> **PROBLEM TO WORK ON**
What is needed is an exact repeat of the lines from the line containing "What belongs has been joined on." through the final line of the entries below, and nothing else.

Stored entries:

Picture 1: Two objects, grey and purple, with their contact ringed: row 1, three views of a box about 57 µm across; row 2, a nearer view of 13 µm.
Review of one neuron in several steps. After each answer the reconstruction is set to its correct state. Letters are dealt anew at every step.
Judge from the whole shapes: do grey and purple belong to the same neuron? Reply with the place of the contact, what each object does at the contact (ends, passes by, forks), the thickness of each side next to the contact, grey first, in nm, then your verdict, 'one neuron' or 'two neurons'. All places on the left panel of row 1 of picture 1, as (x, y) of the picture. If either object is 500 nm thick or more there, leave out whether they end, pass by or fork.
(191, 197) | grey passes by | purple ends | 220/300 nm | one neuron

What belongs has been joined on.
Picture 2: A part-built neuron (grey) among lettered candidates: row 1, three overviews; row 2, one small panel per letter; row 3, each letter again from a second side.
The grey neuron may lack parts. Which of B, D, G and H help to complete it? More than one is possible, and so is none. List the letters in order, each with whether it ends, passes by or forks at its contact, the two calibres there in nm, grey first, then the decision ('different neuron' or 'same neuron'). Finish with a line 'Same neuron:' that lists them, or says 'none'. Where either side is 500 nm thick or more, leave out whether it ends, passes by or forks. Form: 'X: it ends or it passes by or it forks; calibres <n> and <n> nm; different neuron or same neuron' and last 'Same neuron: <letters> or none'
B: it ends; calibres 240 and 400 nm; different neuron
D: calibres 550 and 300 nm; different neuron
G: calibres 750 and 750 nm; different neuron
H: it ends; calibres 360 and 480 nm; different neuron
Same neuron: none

> **TASK OUTPUT**
What belongs has been joined on.
Picture 2: A part-built neuron (grey) among lettered candidates: row 1, three overviews; row 2, one small panel per letter; row 3, each letter again from a second side.
The grey neuron may lack parts. Which of B, D, G and H help to complete it? More than one is possible, and so is none. List the letters in order, each with whether it ends, passes by or forks at its contact, the two calibres there in nm, grey first, then the decision ('different neuron' or 'same neuron'). Finish with a line 'Same neuron:' that lists them, or says 'none'. Where either side is 500 nm thick or more, leave out whether it ends, passes by or forks. Form: 'X: it ends or it passes by or it forks; calibres <n> and <n> nm; different neuron or same neuron' and last 'Same neuron: <letters> or none'
B: it ends; calibres 240 and 400 nm; different neuron
D: calibres 550 and 300 nm; different neuron
G: calibres 750 and 750 nm; different neuron
H: it ends; calibres 360 and 480 nm; different neuron
Same neuron: none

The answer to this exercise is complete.